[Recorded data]

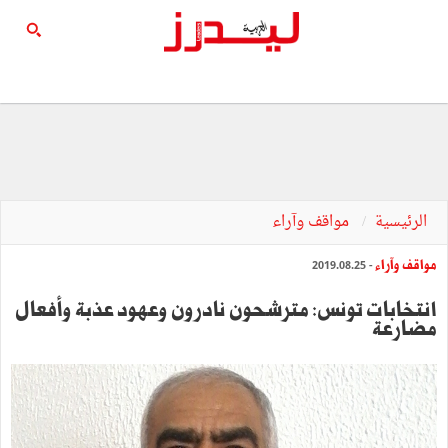
الرئيسية
مواقف وآراء
مواقف وآراء
- 2019.08.25
انتخابات تونس: مترشحون نادرون وعهود عذبة وأفعال
مضارعة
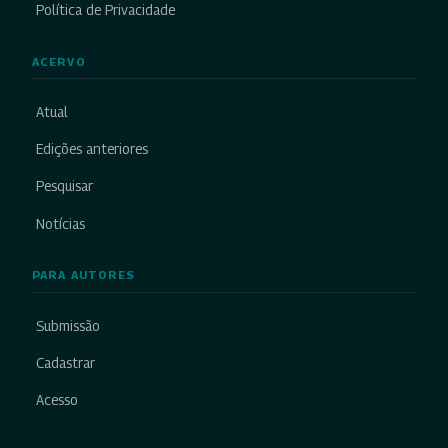
Política de Privacidade
ACERVO
Atual
Edições anteriores
Pesquisar
Notícias
PARA AUTORES
Submissão
Cadastrar
Acesso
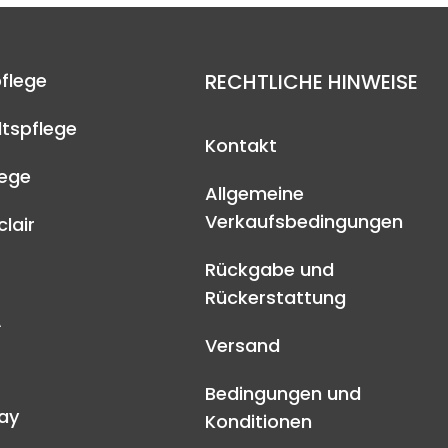
flege
RECHTLICHE HINWEISE
tspflege
Kontakt
lege
Allgemeine
Verkaufsbedingungen
lair
Rückgabe und
Rückerstattung
A
Versand
Bedingungen und
ay
Konditionen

_Problem statement_
Can you return every line of text from all the records above, unchanged, leaving the pictures out?

_Response area_
الرئيسية
مواقف وآراء
مواقف وآراء
- 2019.08.25
انتخابات تونس: مترشحون نادرون وعهود عذبة وأفعال
مضارعة
Política de Privacidade
ACERVO
Atual
Edições anteriores
Pesquisar
Notícias
PARA AUTORES
Submissão
Cadastrar
Acesso
flege
RECHTLICHE HINWEISE
tspflege
Kontakt
lege
Allgemeine
Verkaufsbedingungen
lair
Rückgabe und
Rückerstattung
A
Versand
Bedingungen und
ay
Konditionen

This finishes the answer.